Johnny Crasharama has come up on the blog before. He's a friend of mine - a professional stuntman who has been wrecking, rolling and racing cars for outfits like Chitwood's Tournament of Thrills and King Kovaz Auto Daredevils since about 1972. He had semi-retired some time back because he hated the last guy he'd worked for, but he never quit doing stunts - he'd just block off the street in front of his house and do stunt wrecks for free until the cops made him stop.
A few years ago he was talking to a friend who was still in the business and he found out that the Hell Drivers, the very last old time Auto Thrill Show still on the circuit, was about to close down. Johnny looks hard as nails, but really, he's the sentimental type; the idea that there wouldn't be a thrill show barnstorming across America the next year - for the first time since 1934 - bothered him deeply. Two weeks later he had bought the Hell Drivers and was gearing up for life on the road again.

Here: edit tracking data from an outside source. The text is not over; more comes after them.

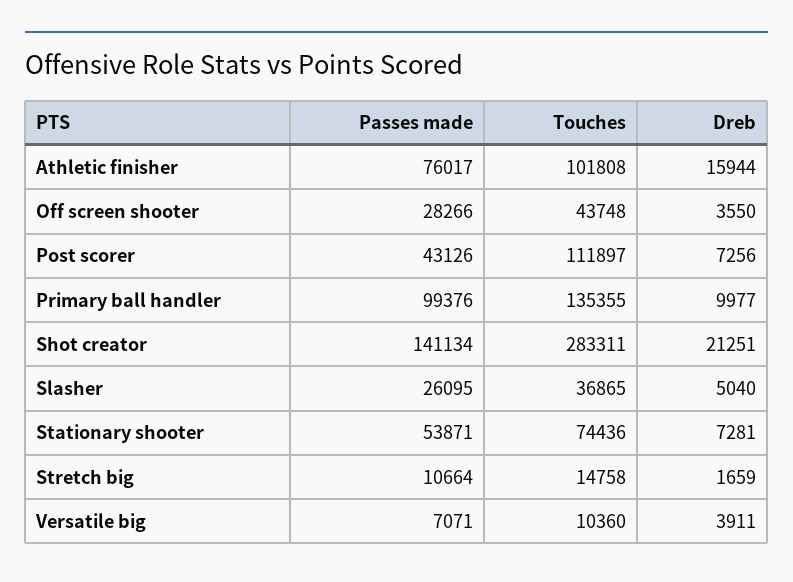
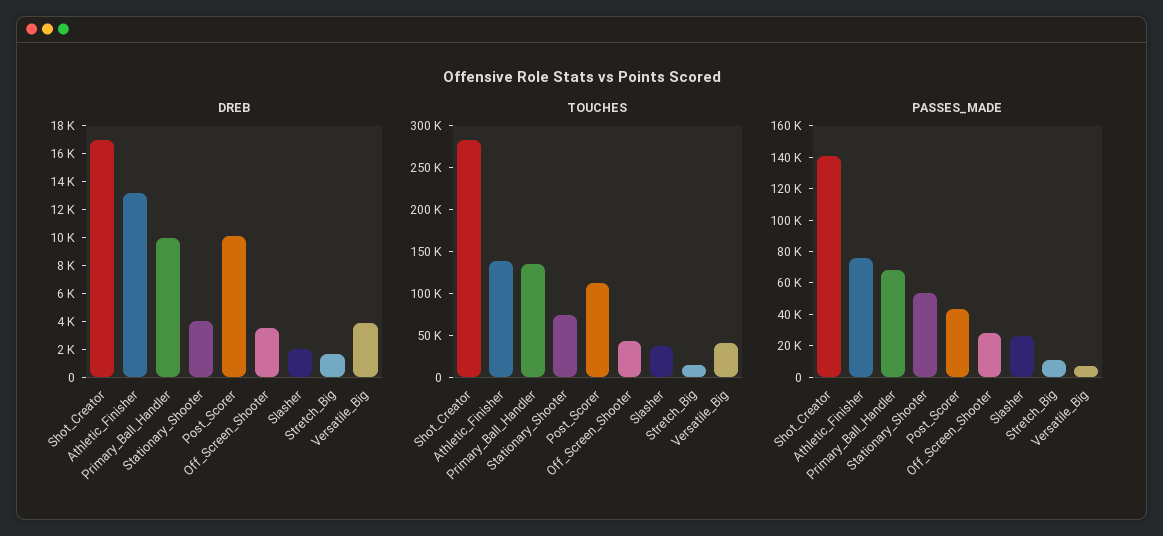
Touches, Athletic finisher: 101808 -> 140000
Dreb, Athletic finisher: 15944 -> 13000
Dreb, Post scorer: 7256 -> 10000
Passes made, Primary ball handler: 99376 -> 70000
Dreb, Shot creator: 21251 -> 17000
Dreb, Slasher: 5040 -> 2000
Dreb, Stationary shooter: 7281 -> 4000
Touches, Versatile big: 10360 -> 40000

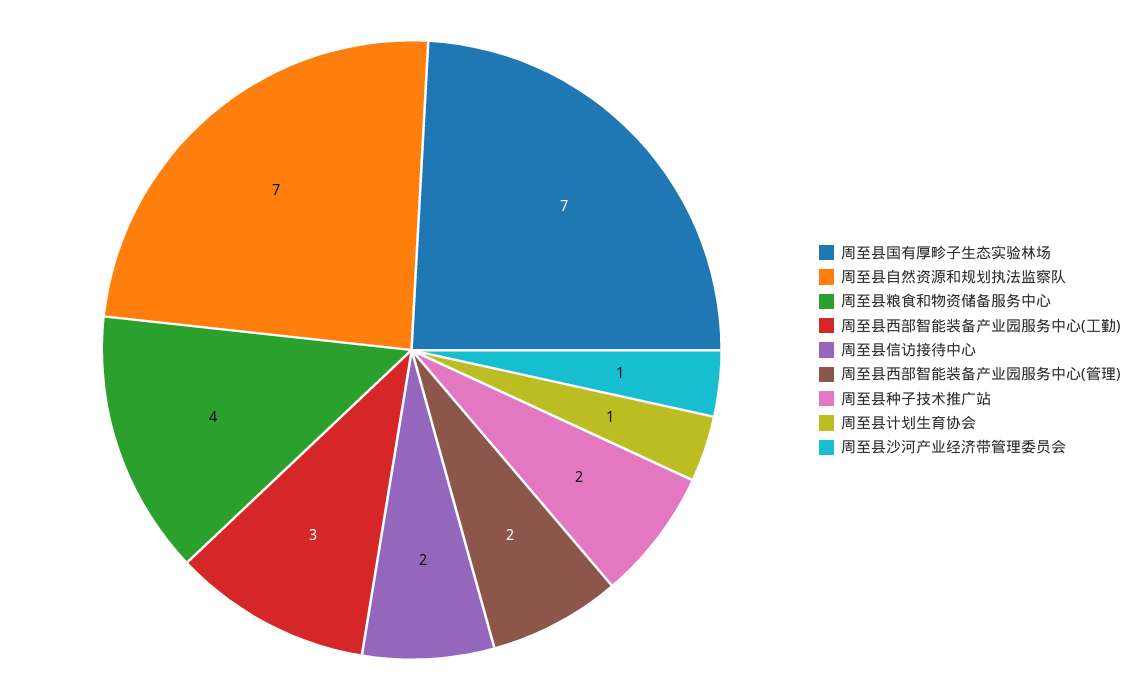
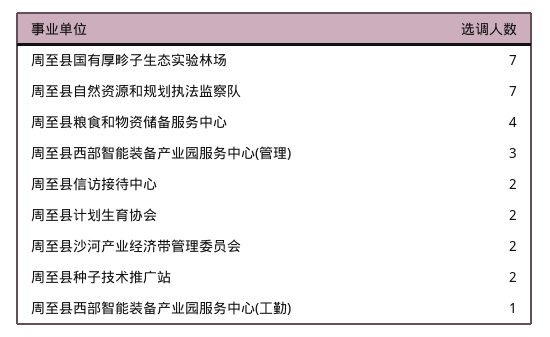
周至县西部智能装备产业园服务中心(工勤): 3 -> 1
周至县西部智能装备产业园服务中心(管理): 2 -> 3
周至县计划生育协会: 1 -> 2
周至县沙河产业经济带管理委员会: 1 -> 2

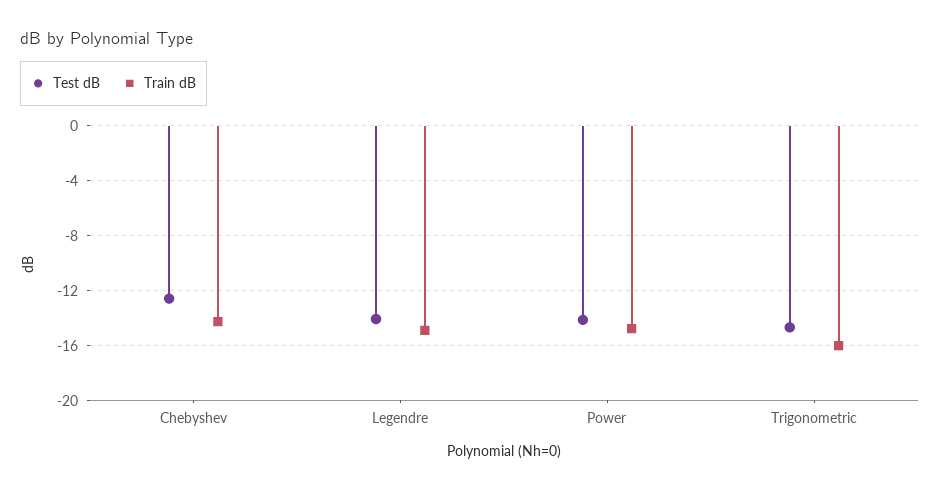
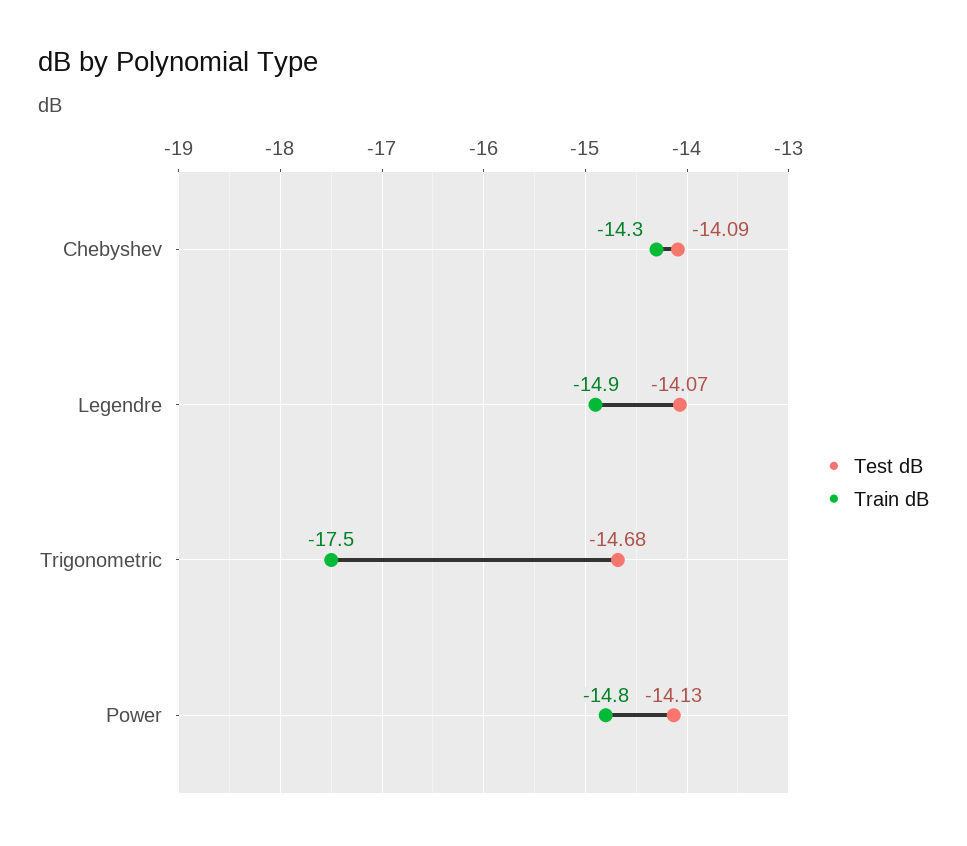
Test dB, Chebyshev: -12.5 -> -14.09
Train dB, Trigonometric: -16 -> -17.5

That tradition is a big deal to Johnny. He knows about all of the old time Stunt Shows and can rattle off stories of long-dead stunt drivers - most of them killed in action - for hours. I mentioned the photo I saw labeled 'Jimmy Leach and his Death Duckers' and Johnny says, "Do you mean Jimmy Lynch and his Death Dodgers?" This stuff is in his blood (after all his accidents, literally). Johnny worked for many of the old timers in his early days, and back then he was driving '40s and 50's cars nearly every show, just like his heroes did before him.

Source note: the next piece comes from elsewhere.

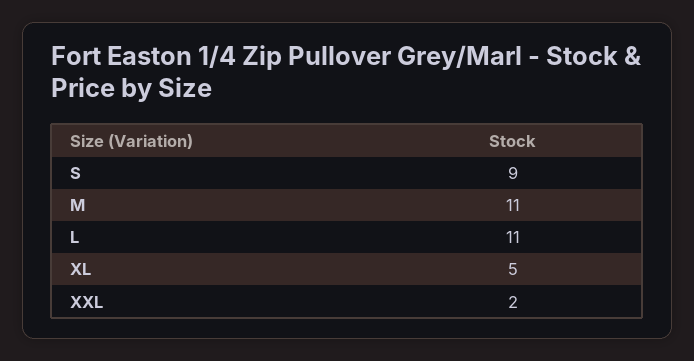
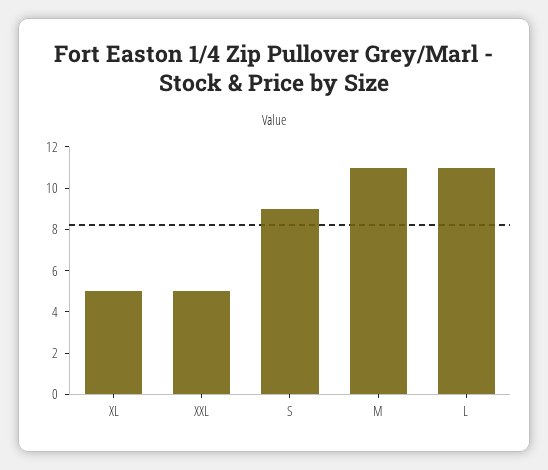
XXL: 2 -> 5

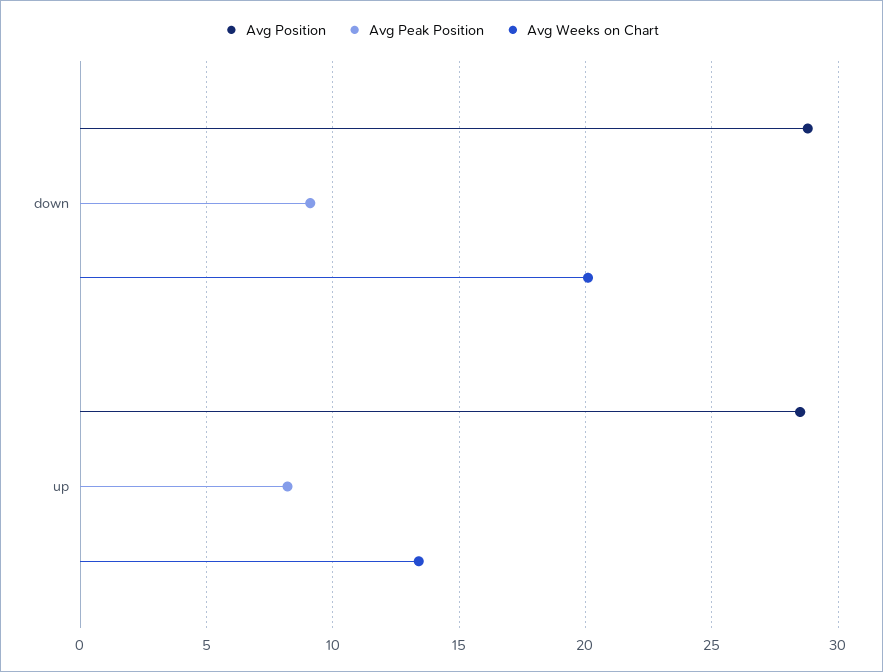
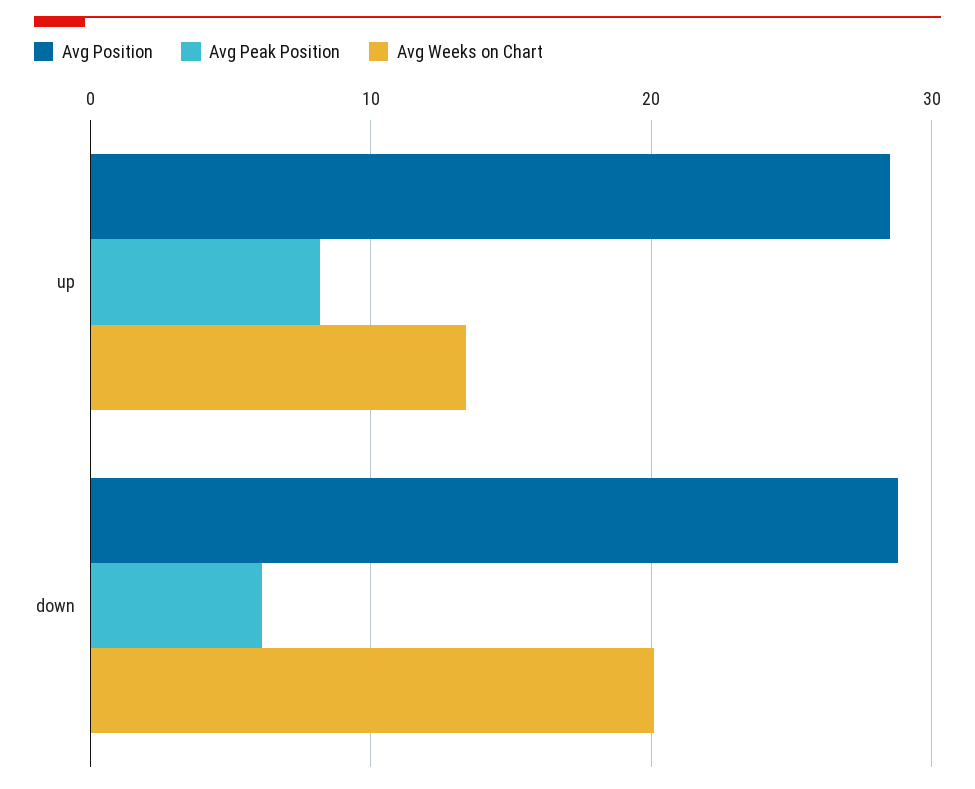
Avg Peak Position, down: 9 -> 6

Lucky Teter, the first really successful Thrill Show driver and first Hell Driver. Teter was a big star in the thirties and early forties - until his spectacular death on July 4, 1942. The July 4 show was billed as his farewell to Thrill Shows- he was scheduled to enlist in the military the next day. He never made it. On his third jump of the day, Teter was attempting to set a ramp-to-ramp jump record: 150 feet. Spectators heard his '38 Plymouth misfiring as he approached the ramp, but he tried to jump anyway. The Plymouth fell short, hitting the landing ramp at windshield height, killing Teter instantly in front of thousands of spectators.

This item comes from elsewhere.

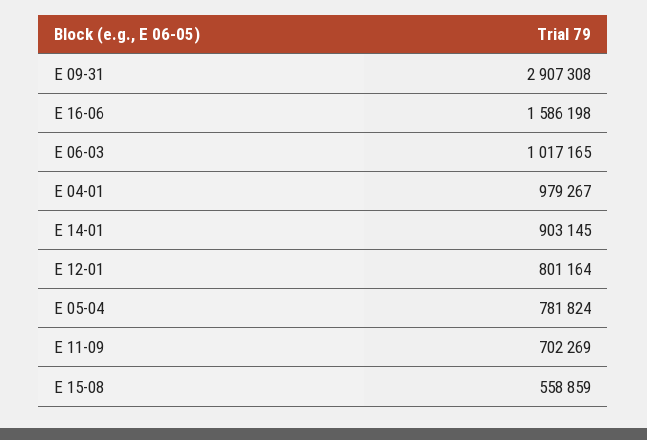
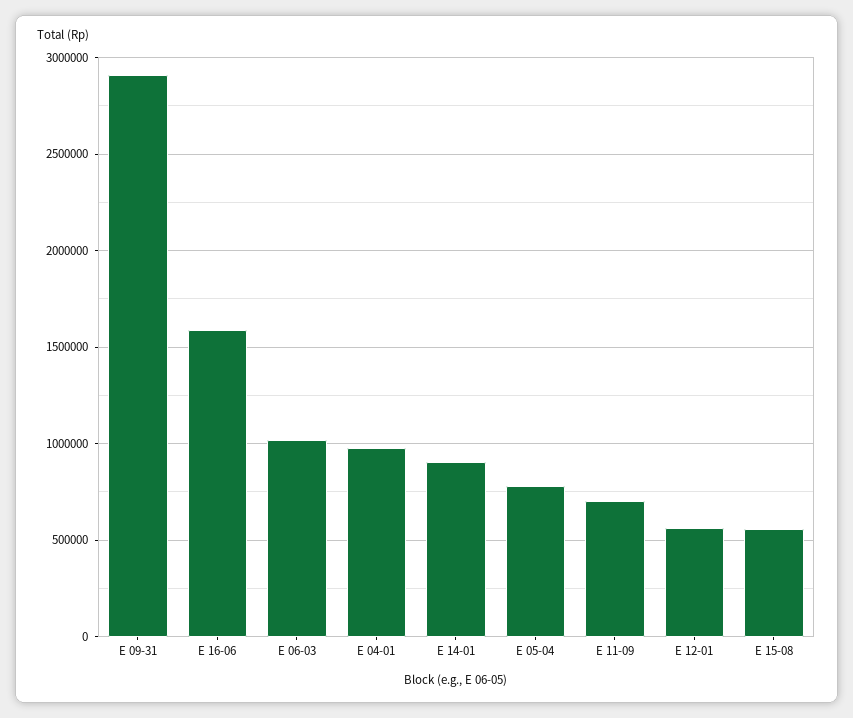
E 12-01: 801164 -> 550000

When Johnny told me that he was thinking of fixing up a 1938 Plymouth and taking it out on the circuit with him as a tribute to Teter I thought it was pretty cool. Then when he told me he'd probably try some stunts with it I thought it was kinda nuts - jumping a four year old car in 1942 is one thing - jumping a 75 year old car in 2013 is a whole other level of 'Extreme.' But not to Johnny. He had trouble finding a suitable '38 Plymouth, so he settled on someone's stalled '37 Dodge project. It had been sitting for 30+ years, but Johnny had it running and driving in a few months and local artist Bruce Gossett painted it up to look like a forties Thrill Show car. Only thing left was to test it with a few small jumps. He called to see if I wanted to check it out before he headed for the East Coast. Dave and I postponed our departure.